2. Faith and morality

The above is a summary and critique of a world-view based on faith, which Harris presents in The End of Faith.  The author, however, also delves somewhat summarily into moral philosophy, or at any rate into moral pronouncements.    What apparently unites these pronouncements is the view, shared by most people at least in the West, that pain and suffering are evil and should be avoided unless such pain and suffering lead to greater happiness or fulfillment.  He repeatedly condemns the Crusades and the Inquisition  as the wanton infliction of suffering.  Also condemned are a large number of Biblical commands and prohibitions:  “What, after all, is the punishment for taking the Lord’s name in vain?  It happens to be death (Leviticus 24:l6).  What is the punishment for working on the Sabbath? Also death (Exodus 3l:l5).  What is the punishment for cursing one’s father and mother? Death again (Exodus 2l:l7).  What is the punishment for adultery?  You’re catching on (Leviticus 20:l0).”  (page 115)

Moreover, the details of such punishment are often spelled out, though modern believers have only a limited visualization of them.  “If your brother, the son of your father or of your mother, or the spouse whom you embrace, or your most intimate friend, tries to secretly seduce you, saying, ‘Let us go and serve other gods,’ unknown to you or your ancestors before you, gods of the peoples surrounding you, whether near you or far   away, anywhere throughout the world, you must not consent, you must not listen to him; you must show him no pity, you must not spare him or conceal his guilt. No, you must kill him, your hand must strike the first blow in putting him to death and the hands of the rest of the people following.  You must stone him to death, since he has tried to divert you from Yahweh your God (Deuteronomy l3:7-ll)” (page l8)

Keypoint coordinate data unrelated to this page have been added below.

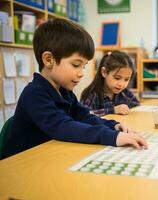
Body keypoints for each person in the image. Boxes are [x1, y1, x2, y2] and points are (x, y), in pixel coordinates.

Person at [2, 18, 147, 159]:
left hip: (48, 156)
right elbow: (63, 127)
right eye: (76, 65)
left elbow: (84, 116)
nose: (81, 73)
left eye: (83, 66)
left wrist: (113, 126)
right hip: (21, 163)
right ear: (48, 60)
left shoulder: (65, 92)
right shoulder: (34, 94)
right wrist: (112, 137)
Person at [81, 50, 139, 116]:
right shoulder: (92, 94)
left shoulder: (124, 93)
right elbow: (83, 115)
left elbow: (137, 105)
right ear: (104, 72)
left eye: (126, 79)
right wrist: (113, 110)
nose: (121, 84)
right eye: (117, 78)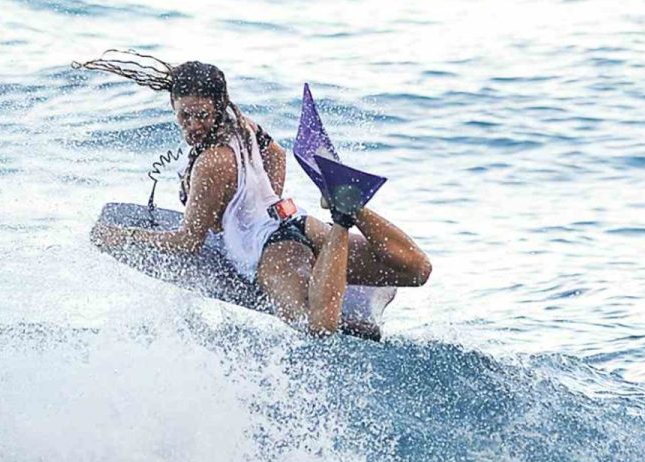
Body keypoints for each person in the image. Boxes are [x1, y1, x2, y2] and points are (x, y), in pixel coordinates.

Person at [78, 53, 430, 337]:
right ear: (173, 106)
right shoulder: (241, 124)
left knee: (313, 325)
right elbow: (276, 151)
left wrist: (123, 236)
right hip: (297, 221)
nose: (192, 125)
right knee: (416, 270)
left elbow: (187, 242)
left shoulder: (211, 163)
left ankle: (342, 218)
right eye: (184, 116)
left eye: (201, 115)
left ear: (217, 106)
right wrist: (265, 203)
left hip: (272, 250)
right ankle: (352, 209)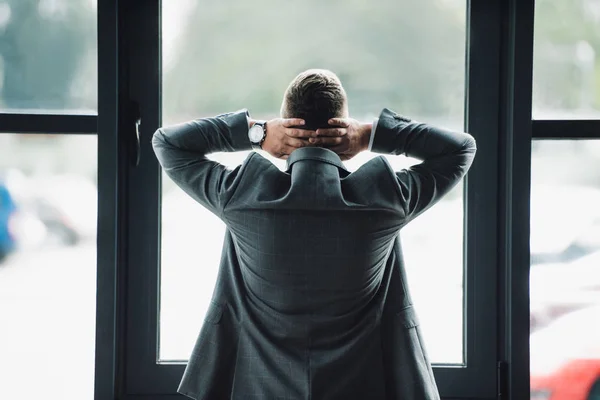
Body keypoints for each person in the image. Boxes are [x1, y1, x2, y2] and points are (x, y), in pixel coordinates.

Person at [152, 69, 476, 400]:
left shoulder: (243, 196)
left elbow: (167, 143)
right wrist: (369, 136)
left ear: (285, 124)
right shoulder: (384, 199)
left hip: (257, 388)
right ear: (343, 126)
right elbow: (460, 150)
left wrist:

Most people today, however, do not read such passages, or even know that they exist.  They are somewhat embarrassed if they happen to come across them, but if they are committed to believing that the entire Bible is the Word of God, they dare not openly reject such passages—since they are apparently “stuck with them,” they simply ignore them or “pay them no heed.” But they cannot reject them outright if their eternal salvation depends on acceptance of the entire Bible.

The author does condemn torture and killing in all its forms (including capital punishment), including the Nazi, Soviet, and Chinese communist regimes.  But the main target of his condemnation is none of these, but current Islamo-fascism as manifested especially in Saudi Arabia and Iran.  Fundamentalist Muslims differ from their

Soviet predecessors in at least one important respect:  the Soviets were deterred by the fear of nuclear annihilation.  Today’s Islamo-fascists are not deterred by threats of death: by killing unbelievers, they are promised a blissful hereafter for themselves.

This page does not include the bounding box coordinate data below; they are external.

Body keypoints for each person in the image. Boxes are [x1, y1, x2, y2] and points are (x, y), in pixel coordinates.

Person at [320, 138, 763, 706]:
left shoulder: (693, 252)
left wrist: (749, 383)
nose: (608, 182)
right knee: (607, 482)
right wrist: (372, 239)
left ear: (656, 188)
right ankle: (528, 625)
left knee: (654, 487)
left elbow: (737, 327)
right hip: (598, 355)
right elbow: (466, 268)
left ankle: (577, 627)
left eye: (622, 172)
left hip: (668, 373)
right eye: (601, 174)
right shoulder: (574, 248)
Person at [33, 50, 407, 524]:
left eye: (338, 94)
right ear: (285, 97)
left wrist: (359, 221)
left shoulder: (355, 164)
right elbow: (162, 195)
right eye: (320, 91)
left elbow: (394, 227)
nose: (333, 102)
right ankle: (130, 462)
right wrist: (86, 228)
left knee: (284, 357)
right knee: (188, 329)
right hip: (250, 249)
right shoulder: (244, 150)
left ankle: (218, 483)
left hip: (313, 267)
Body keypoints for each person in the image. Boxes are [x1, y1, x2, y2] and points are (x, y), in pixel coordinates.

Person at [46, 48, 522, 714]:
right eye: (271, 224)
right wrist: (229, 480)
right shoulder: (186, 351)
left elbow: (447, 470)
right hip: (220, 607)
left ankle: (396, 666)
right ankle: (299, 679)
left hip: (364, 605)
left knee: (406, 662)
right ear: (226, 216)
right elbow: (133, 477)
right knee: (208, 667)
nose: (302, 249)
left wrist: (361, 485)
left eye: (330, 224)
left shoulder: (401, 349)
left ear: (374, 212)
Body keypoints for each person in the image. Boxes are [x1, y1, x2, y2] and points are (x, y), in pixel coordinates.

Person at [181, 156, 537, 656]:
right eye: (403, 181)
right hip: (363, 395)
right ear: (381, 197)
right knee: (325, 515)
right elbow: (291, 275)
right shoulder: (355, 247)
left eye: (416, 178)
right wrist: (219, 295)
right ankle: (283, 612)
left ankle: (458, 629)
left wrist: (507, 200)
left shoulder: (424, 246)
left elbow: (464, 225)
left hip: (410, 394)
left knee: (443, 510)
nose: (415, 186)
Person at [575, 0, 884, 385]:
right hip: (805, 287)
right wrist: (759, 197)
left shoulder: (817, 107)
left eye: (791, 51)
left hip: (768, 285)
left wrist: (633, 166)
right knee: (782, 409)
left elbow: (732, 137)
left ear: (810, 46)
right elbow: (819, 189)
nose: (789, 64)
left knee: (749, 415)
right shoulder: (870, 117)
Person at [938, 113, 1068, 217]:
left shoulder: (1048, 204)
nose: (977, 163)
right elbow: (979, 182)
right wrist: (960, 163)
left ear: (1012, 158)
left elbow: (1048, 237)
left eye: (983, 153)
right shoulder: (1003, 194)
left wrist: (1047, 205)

Pacifism, says Harris, is an unwillingness to die, combined with a willingness to let others die at the pleasure of the world’s thugs. Islamo-fascists exhibit, by contrast, a willingness to die, combined with a commitment to making every unbeliever die.

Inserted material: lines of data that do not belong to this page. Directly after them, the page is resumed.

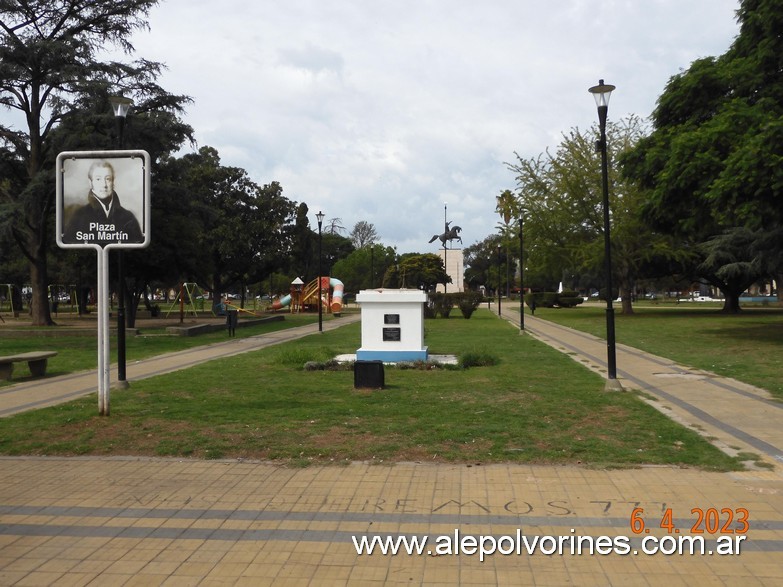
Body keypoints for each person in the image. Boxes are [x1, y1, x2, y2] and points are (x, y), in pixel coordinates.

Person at [63, 160, 143, 245]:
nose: (104, 185)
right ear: (90, 183)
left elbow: (136, 244)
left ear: (113, 182)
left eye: (108, 179)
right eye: (98, 179)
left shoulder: (128, 217)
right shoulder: (79, 216)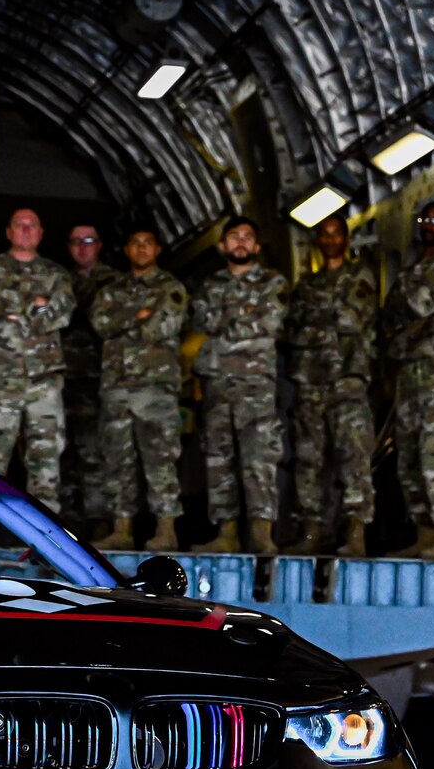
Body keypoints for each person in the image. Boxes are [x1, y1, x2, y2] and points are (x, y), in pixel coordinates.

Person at [187, 217, 286, 554]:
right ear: (222, 246)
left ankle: (261, 532)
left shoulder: (273, 282)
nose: (241, 242)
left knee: (259, 457)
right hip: (217, 384)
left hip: (255, 384)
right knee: (219, 458)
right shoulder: (209, 285)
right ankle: (226, 531)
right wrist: (245, 313)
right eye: (234, 237)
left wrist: (227, 317)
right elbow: (202, 320)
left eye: (247, 236)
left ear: (257, 246)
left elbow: (270, 321)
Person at [283, 215, 378, 554]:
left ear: (346, 240)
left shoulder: (359, 276)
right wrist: (325, 322)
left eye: (337, 234)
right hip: (310, 383)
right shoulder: (307, 284)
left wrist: (314, 324)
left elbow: (353, 319)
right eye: (324, 234)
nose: (330, 239)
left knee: (353, 457)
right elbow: (291, 330)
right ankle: (312, 530)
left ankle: (355, 534)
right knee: (309, 460)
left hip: (346, 382)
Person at [90, 230, 189, 552]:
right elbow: (99, 323)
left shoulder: (171, 288)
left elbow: (163, 327)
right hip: (117, 387)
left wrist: (122, 320)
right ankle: (122, 529)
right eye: (135, 243)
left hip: (155, 388)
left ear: (157, 249)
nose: (142, 248)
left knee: (160, 459)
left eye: (148, 243)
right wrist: (136, 315)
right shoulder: (112, 289)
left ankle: (167, 529)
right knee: (118, 461)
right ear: (127, 249)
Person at [0, 208, 76, 503]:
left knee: (46, 455)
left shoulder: (57, 273)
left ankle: (46, 535)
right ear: (9, 232)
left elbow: (63, 313)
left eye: (33, 225)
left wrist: (19, 311)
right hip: (1, 375)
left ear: (41, 233)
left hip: (44, 378)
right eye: (20, 225)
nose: (26, 230)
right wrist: (40, 305)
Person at [381, 200, 434, 558]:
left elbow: (420, 305)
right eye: (425, 219)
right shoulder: (415, 268)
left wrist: (402, 313)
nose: (429, 225)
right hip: (409, 374)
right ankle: (426, 533)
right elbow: (388, 318)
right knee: (409, 454)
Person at [61, 223, 123, 532]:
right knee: (62, 451)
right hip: (59, 378)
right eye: (76, 242)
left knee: (95, 450)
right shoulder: (59, 280)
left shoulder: (114, 282)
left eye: (89, 241)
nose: (82, 247)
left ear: (99, 245)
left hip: (98, 378)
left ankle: (98, 519)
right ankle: (67, 520)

Such is the ultimate result of accepting religious views based solely on faith.

Harris reserves the term “moderate Christians” for   believers in Christianity who don’t take their faith very seriously.  “Moderate Muslims”, however many of them there are, do not take theirs seriously either. The fate of the world in the twenty-first century, he concludes, may hinge on how many moderate Muslims there will be in the coming years.

I must say that I find that conclusion extremely plausible.